“The President has said over and over again that where Congress does not act, he will act unilaterally. The EPA’s greenhouse gas permitting scheme is a perfect example of that dangerous philosophy in action. Today the U.S. Supreme Court delivered a stern rebuke to the President. The Court’s ruling affirms that we are a nation of laws, and the President and his executive agencies must follow the law just like anybody else. When they do not, the courts will hold them accountable. This is a great victory for the rule of law and for the Constitution. It is a resounding defeat for those, like the President, who would use unelected bureaucracies to override the will of the people.”
That’s the statement Texas Attorney General Greg Abbott issued after the June 23 Supreme Court decision that the EPA’s greenhouse gas permitting plan ignores federal law, exceeds the agency’s authority, and violates the Clean Air Act.
We couldn’t have said it better.
Nor can we add anything to the High Court’s compelling explanation for its decision.
“It is plain as day that the [Clean Air] Act does not envision an elaborate, burdensome permitting process for major emitters of steam, oxygen, or other harmless airborne substances,” the Court concluded.
Among other problems, the EPA’s presumptuous permitting process “would place plainly excessive demands on limited governmental resources [and] would bring about an enormous and transformative expansion in EPA’s regulatory authority without clear congressional authorization.”

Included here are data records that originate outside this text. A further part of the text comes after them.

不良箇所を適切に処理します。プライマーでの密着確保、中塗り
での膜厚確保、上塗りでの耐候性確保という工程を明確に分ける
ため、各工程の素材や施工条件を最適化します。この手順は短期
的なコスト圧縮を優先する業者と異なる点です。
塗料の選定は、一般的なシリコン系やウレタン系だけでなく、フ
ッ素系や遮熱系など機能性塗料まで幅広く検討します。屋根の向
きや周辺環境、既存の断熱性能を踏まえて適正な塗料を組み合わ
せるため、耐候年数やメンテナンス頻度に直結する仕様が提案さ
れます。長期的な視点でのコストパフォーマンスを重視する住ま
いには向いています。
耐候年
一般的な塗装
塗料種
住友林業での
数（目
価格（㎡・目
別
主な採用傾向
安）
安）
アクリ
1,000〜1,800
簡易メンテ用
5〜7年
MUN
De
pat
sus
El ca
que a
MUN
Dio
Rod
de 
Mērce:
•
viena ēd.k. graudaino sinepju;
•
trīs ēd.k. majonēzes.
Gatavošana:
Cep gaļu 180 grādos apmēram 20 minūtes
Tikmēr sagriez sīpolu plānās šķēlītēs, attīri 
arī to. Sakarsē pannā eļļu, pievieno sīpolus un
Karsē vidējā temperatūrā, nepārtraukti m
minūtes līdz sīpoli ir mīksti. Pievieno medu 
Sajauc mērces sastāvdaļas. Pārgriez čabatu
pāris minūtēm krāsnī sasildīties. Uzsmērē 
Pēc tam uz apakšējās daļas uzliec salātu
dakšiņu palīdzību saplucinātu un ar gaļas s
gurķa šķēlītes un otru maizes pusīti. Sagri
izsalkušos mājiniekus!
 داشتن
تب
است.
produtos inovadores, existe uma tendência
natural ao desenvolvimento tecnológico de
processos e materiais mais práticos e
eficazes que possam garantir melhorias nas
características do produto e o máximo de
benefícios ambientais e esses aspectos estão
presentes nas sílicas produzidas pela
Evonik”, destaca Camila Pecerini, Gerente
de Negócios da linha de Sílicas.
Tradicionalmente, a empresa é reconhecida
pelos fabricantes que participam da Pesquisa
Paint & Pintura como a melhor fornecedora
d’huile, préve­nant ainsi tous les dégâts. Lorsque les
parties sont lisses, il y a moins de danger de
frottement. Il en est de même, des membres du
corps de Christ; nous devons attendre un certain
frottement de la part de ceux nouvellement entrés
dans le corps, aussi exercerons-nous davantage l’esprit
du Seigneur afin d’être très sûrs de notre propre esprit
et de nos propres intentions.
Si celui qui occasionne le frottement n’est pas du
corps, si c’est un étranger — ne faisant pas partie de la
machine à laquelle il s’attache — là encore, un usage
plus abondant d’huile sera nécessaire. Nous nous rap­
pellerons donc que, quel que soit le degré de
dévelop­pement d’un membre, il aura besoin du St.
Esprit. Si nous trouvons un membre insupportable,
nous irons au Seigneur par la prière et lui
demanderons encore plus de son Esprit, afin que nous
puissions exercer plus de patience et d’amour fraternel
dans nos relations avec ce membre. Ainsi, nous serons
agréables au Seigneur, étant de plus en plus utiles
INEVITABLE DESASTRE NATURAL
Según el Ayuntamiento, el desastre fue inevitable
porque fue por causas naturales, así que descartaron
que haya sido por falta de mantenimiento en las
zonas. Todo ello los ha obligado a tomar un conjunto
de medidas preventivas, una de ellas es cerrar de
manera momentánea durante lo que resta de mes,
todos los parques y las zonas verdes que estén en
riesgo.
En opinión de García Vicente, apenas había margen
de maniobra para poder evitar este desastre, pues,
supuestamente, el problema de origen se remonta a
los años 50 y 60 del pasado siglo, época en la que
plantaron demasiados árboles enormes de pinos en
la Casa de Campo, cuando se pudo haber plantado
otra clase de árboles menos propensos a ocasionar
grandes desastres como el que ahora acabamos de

The Court affirmed that in our republic “Congress makes laws and the President, acting at times through agencies like EPA, ‘faithfully execute[s]’ them. The power of executing the laws necessarily includes both authority and responsibility to resolve some questions left open by Congress that arise during the law’s administration,” it conceded. “But it does not include a power to revise clear statutory terms that turn out not to work in practice.”
Though segments of the mainstream media are trying to spin the Court’s decision as a victory for the EPA, it remains, as Abbott said, “a resounding defeat.”